You are excited about the new culture and are eager to connect with people and explore new cuisine. Eventually, you start noticing more differences in behavior and customs, which marks the second stage of culture shock. Since you are unfamiliar with the social norms of the new culture, making friends becomes challenging. For example, you struggle with engaging in “small talk” and casual conversations. While sitting in the school cafeteria, you happen to overhear a conversation.
Although you comprehend all the words, the significance eludes you. The reason behind everyone’s laughter remains uncertain. Is it directed towards you or a joke that went over your head? Moreover, navigating through shopping can be perplexing. Is this establishment self-service or do you need to await assistance from an employee? If you inadvertently purchase an ill-fitting sweater, can you exchange it? These are not trivial obstacles; they serve as significant exasperations. In the third phase, your enthusiasm for the new culture diminishes. You start to believe that moving here was an error.

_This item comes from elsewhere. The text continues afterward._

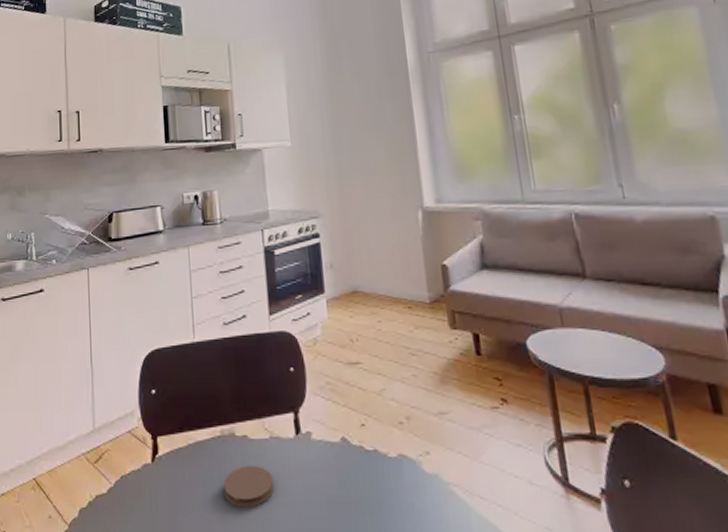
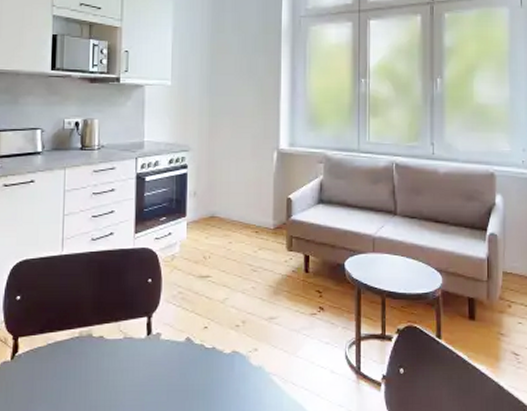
coaster: present [223,465,274,508] -> none [77,361,123,397]

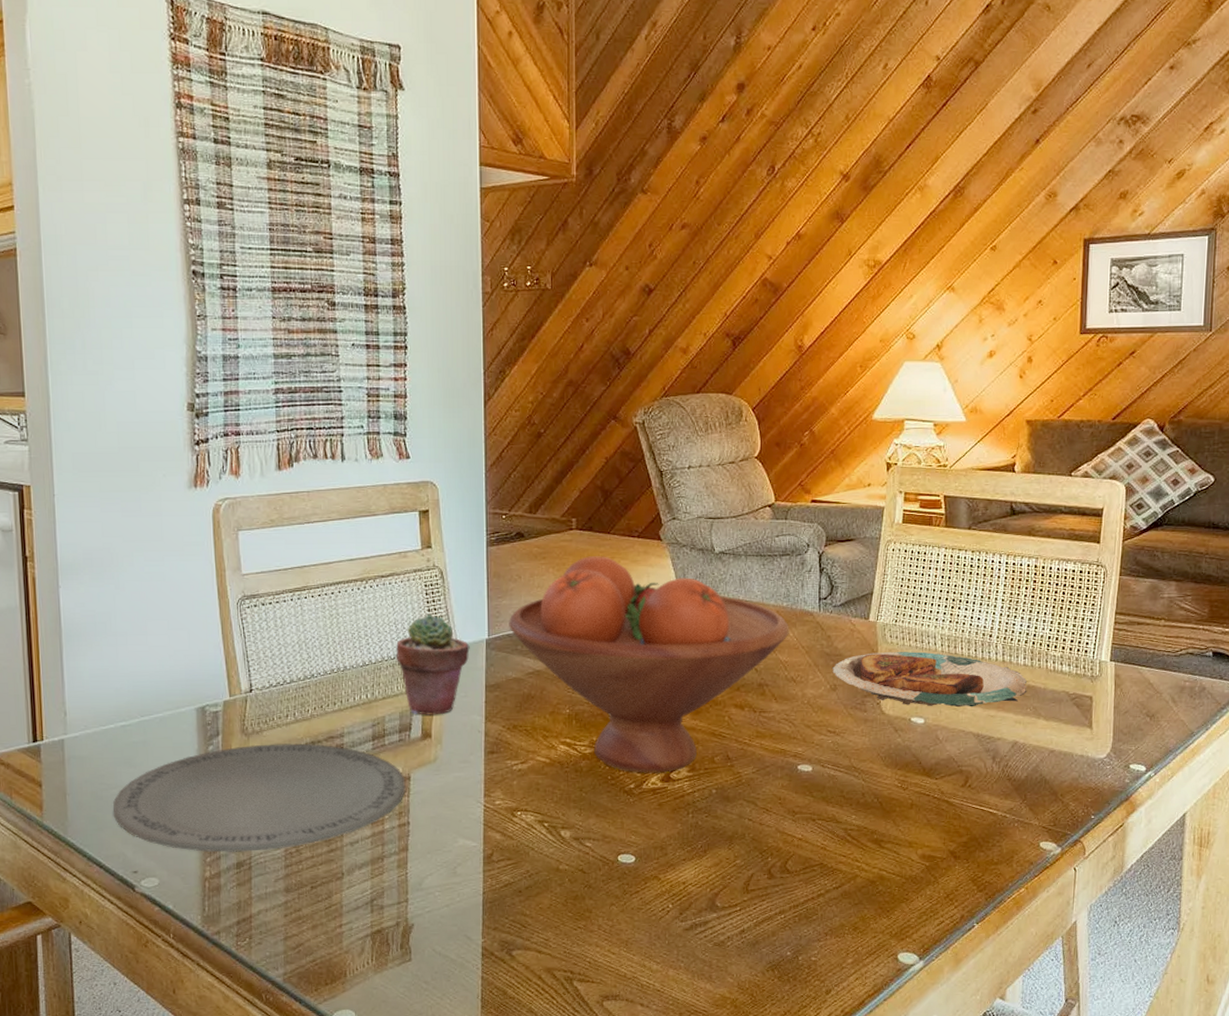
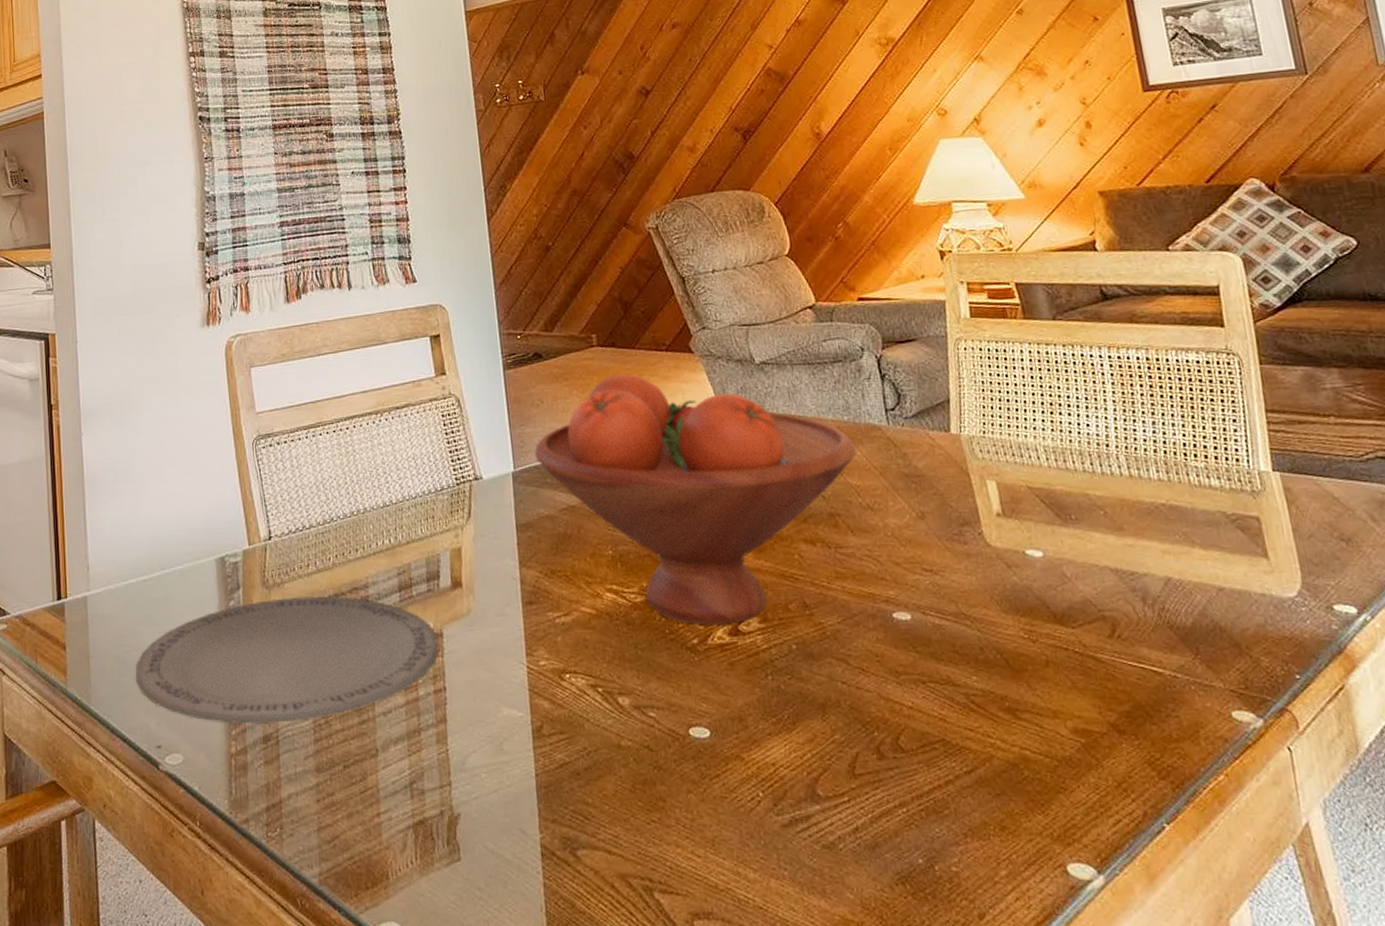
potted succulent: present [396,613,470,715] -> none [417,446,496,561]
plate: present [832,652,1028,707] -> none [915,468,1170,535]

Being unable to easily make friends has led to feelings of loneliness and isolation. As a result, you find comfort in seeking out individuals from your home country and seeking out restaurants that serve familiar dishes. This pursuit of familiarity even extends to your obsession with food, consuming much of your time as you meticulously plan, shop for, and prepare meals from your native culture. These actions indicate that you have reached the fourth stage of culture shock, where negative emotions dominate your perception of almost everything.
At this stage, individuals reject the new culture and feel critical, suspicious, and irritable. They believe that people are unfriendly, landlords are trying to deceive them, teachers have a negative opinion of them, and the food is making them sick. Physical symptoms like stomach aches, headaches, insomnia, fatigue or other illnesses may also occur. Finally, individuals move on to the fifth stage where their language abilities improve and they have some success in socializing and negotiating.
You have the ability to exchange a sweater that was too small and engage in successful conversations about weather changes with strangers on a bus, which enhances your self-confidence. As you come to the realization that you cannot alter your surroundings, you start to embrace and tolerate the differences. For instance, although the cuisine may never be as delicious as that of your home country, you can now consume and occasionally appreciate a variety of dishes. Additionally, while you may not be fond of how some individuals dress or behave in public in your host country, you do not perceive their attire and conduct as incorrect – they are simply distinct.